Еще очень хотелось поехать на работу: прямо сейчас. Наверняка все развалили, растащили, угробили за два дня дело всей жизни...

— Что вам нужно? Убирайтесь!

Это Юрочка. Шагнул, как в омут, в тихий омут, битком набитый чертями, — в круженье, в молчаливый хоровод. Страх в глазах юноши — “Ударят! Унизят!..” — бился насмерть с карим, безрассудным огнем, весело идущим к пропасти с котомкой на плече; и огонь победил, вышвырнув страх наружу. Но, вплетясь в хоровод стальной нитью, бесцветный, немой страх вернулся победителем: от ловкого удара в живот Юрочка согнулся, глухо крякнув, будто надорвавшийся грузчик, следующий толчок отшвырнул его к машине, и Галина Борисовна с ужасом следила, как сын медленно сворачивается клубком возле колеса раненного в спину котика.

Кто бил, как и зачем? Увидеть не получилось.

Страх бил.

“...ногой по яйцам: не смей смеяться!..”

А манекены все ходили туда-сюда, задевая людей сухими, шершавыми, как змеиная кожа, телами. И старцы все мерили холодными пальцами пульс — себе и тихому, снулому бытию: волноваться вредно, спешить вредно, дышать вредно, жить вредно, знаете, что такое тахикардия души? И кивали старухи: правильно, верно, так и надо, только так, тик-так, тик-так, нервный тик, верный так... От их тиканья связь времен костенела лопаткой брахиозавра, найденной в раскопе.

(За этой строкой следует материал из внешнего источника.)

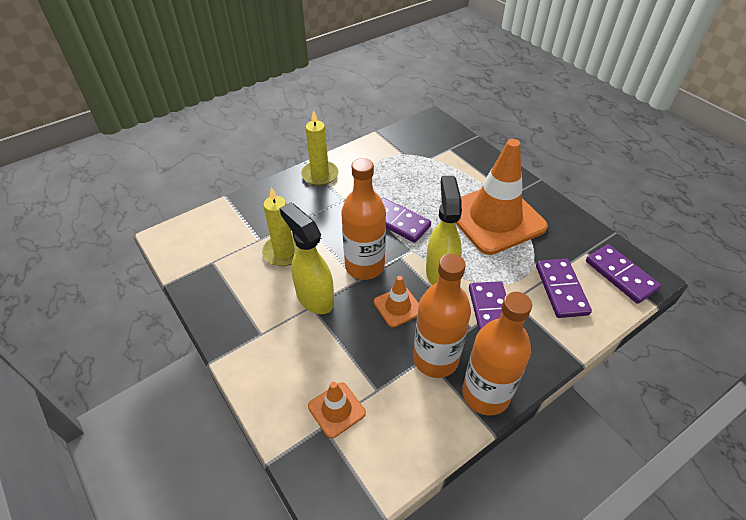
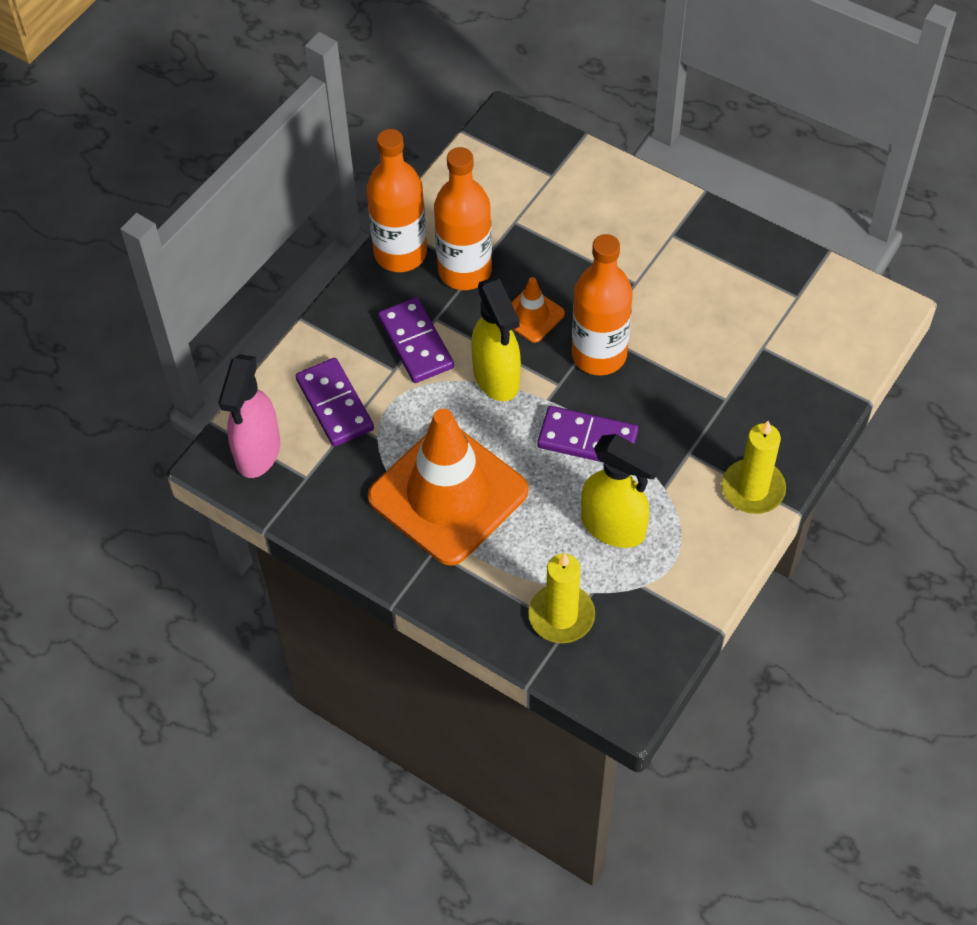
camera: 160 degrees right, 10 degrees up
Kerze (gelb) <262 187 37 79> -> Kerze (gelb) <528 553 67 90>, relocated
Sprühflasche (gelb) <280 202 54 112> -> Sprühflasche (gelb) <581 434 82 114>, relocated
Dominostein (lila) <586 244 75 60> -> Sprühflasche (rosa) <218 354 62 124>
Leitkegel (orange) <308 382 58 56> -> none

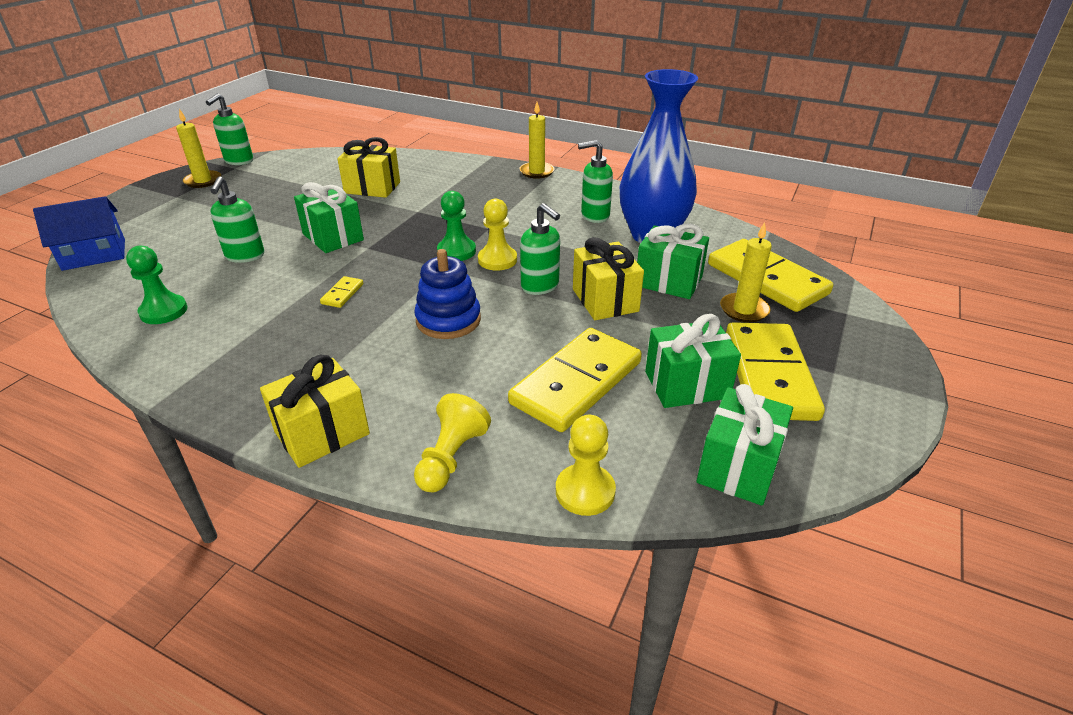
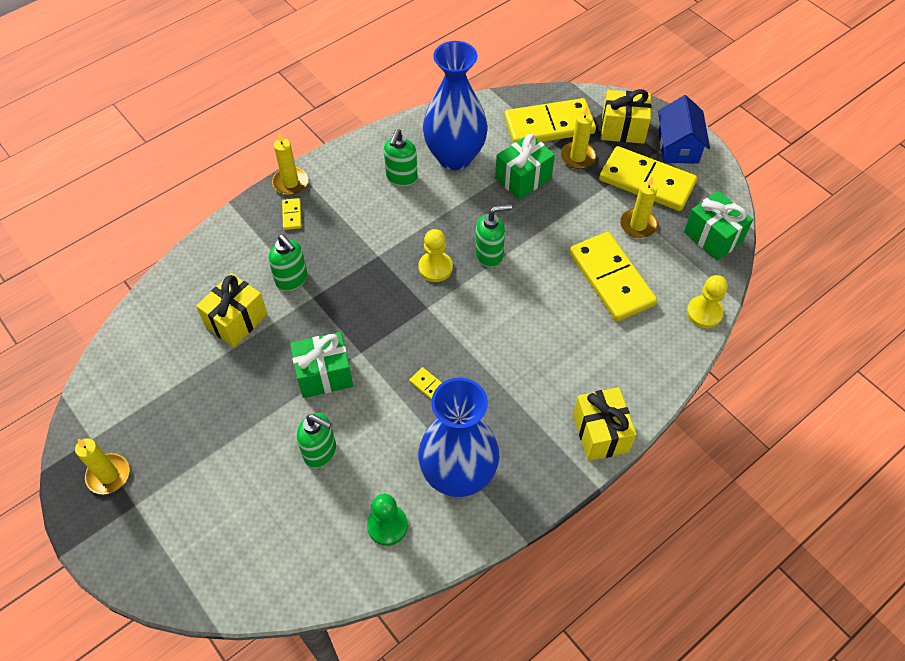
camera: 65 degrees left, 20 degrees up
Seifenspender (grün) <206 93 47 72> -> Seifenspender (grün) <268 235 40 56>, relocated
Bauer (grün) <437 191 39 70> -> none
Haus (blau) <33 196 92 75> -> Haus (blau) <658 95 52 68>, relocated
Geschenk (gelb) <573 237 71 83> -> Geschenk (gelb) <601 89 50 55>, relocated
Stapelspielzeug (blau) <414 249 67 90> -> none
Geschenk (grün) <645 314 96 94> -> Kerze (gelb) <620 177 38 61>
Bauer (gelb) <414 393 77 99> -> none
none -> Dominostein (gelb) <282 198 20 32>
none -> Vase (blau) <418 378 81 119>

— Юрка! Игоревич! Ты что? что ты...

Гарик упал на колени рядом с сыном, бессмысленно пытаясь заглянуть в лицо.

— Это ничтожество... — повторил Зяма, разглядывая хоровод. Смешной и неуклюжий, вечный воитель с мельницами, сейчас он был смешон вдвойне: видя что-то свое, с отвисшей нижней губой, поэт-неудачник, мечтающий о публикациях в “Нефти и газе” или на худой конец в мало-тиражке НИИ “Госнаобумпроект”.

— Это ничтожество...

Сказано было жестко. Удивительно жестко для безобиднейшего Зямы. Даже, пожалуй, жестоко. Знакомые, затертые до неузнаваемости слова вдруг заострились профилем мертвеца. Кантор присел, растопырившись, хлопнул себя по правой ляжке; потом, едва не упав, хлопнул по левой, и до Галины Борисовны не сразу дошло, что Зяма танцует, глядя в мельтешение теней с отчаянным весельем безумца.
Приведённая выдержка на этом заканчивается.